Temmuz ayında ara zam alamayan asgari ücretli 2025 yılı ocak ayı zammını merakla bekliyor. Enflasyon nedeniyle maaşında 4 bin liralık bir kayıp yaşayan çalışan ocak ayı zammı ile cebinin para dolması için bekliyor.
Asgari Ücret Tespit Komisyonu'nun toplantı takviminin aralık ayının ilk haftasında açıklanması bekleniyor.
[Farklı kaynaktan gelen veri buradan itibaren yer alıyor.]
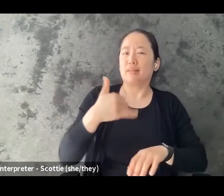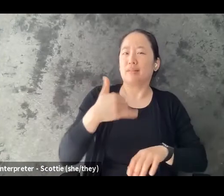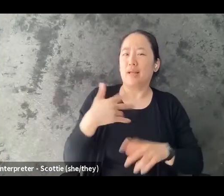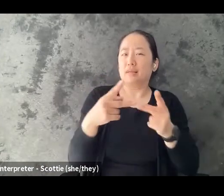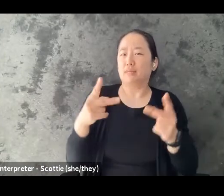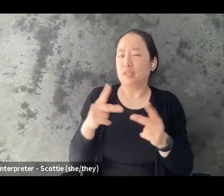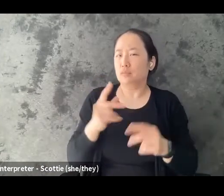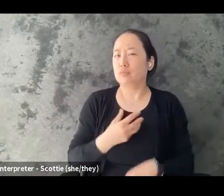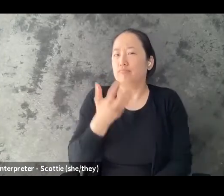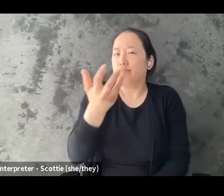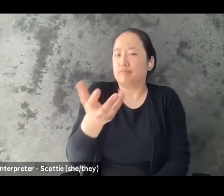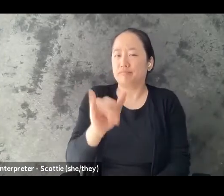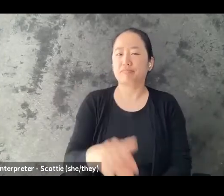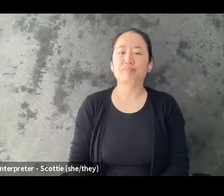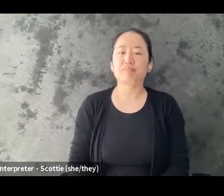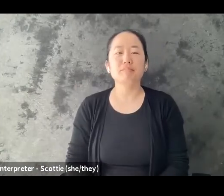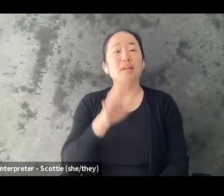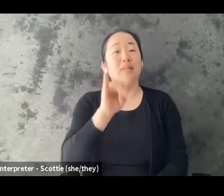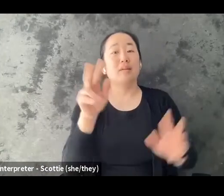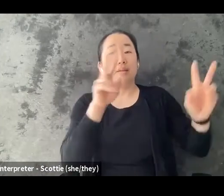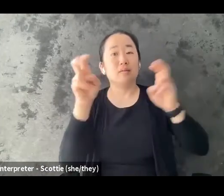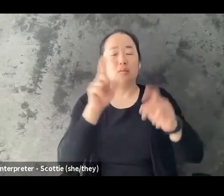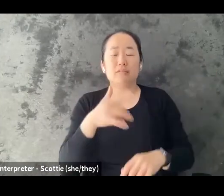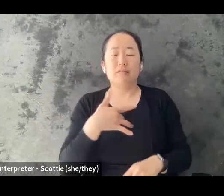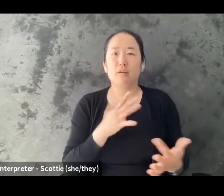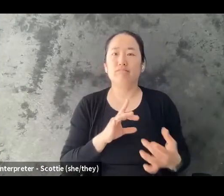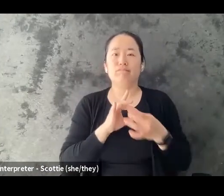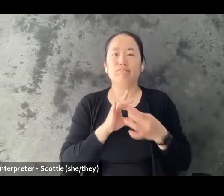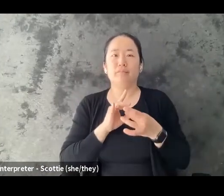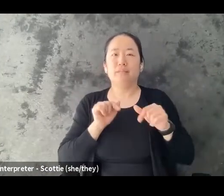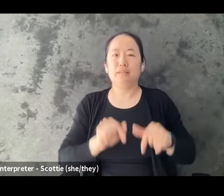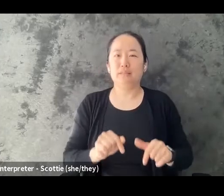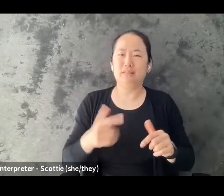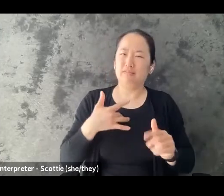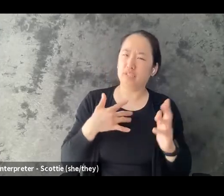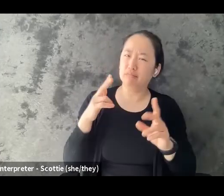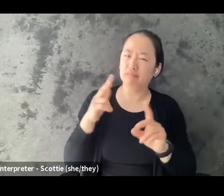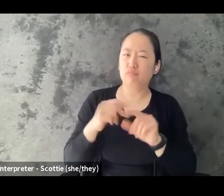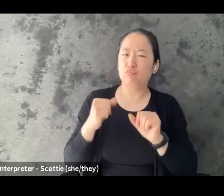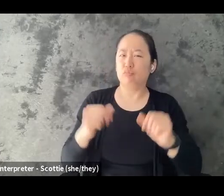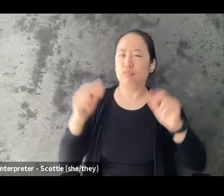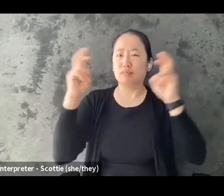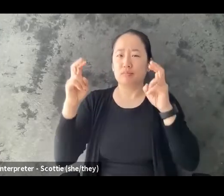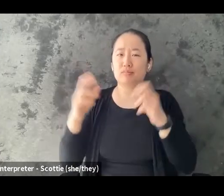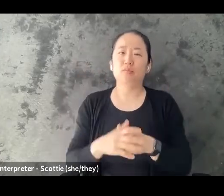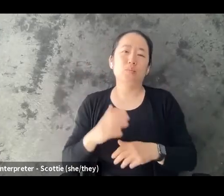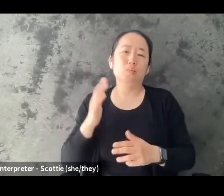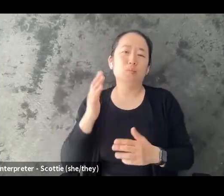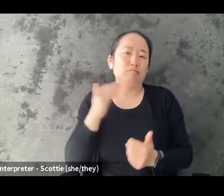today's topic. So I hope you benefited from hearing it. So for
Aralık ayı boyunca yapılan toplantılar kapsamında 31 Aralık 2024 gününe yeni asgari ücretin duyurulması bekleniyor.
Türkiye gazetesinin yazarı SGK Başmüfettişi İsa Karakaş, asgari ücrete ne kadar zam gelebileceğini ve işverene maliyetini hesapladı.
Karakaş, TÜRK-İŞ'in açıklamış olduğu 19 bin 830 lira olan açlık sınırının altında kalan asgari ücretin 7,5 milyonu aşkın işçiyi doğrudan doğruya, yakın ücret alanları da hesaba katınca toplamda 12 milyona yakın işçinin etkilendiğini aktardı.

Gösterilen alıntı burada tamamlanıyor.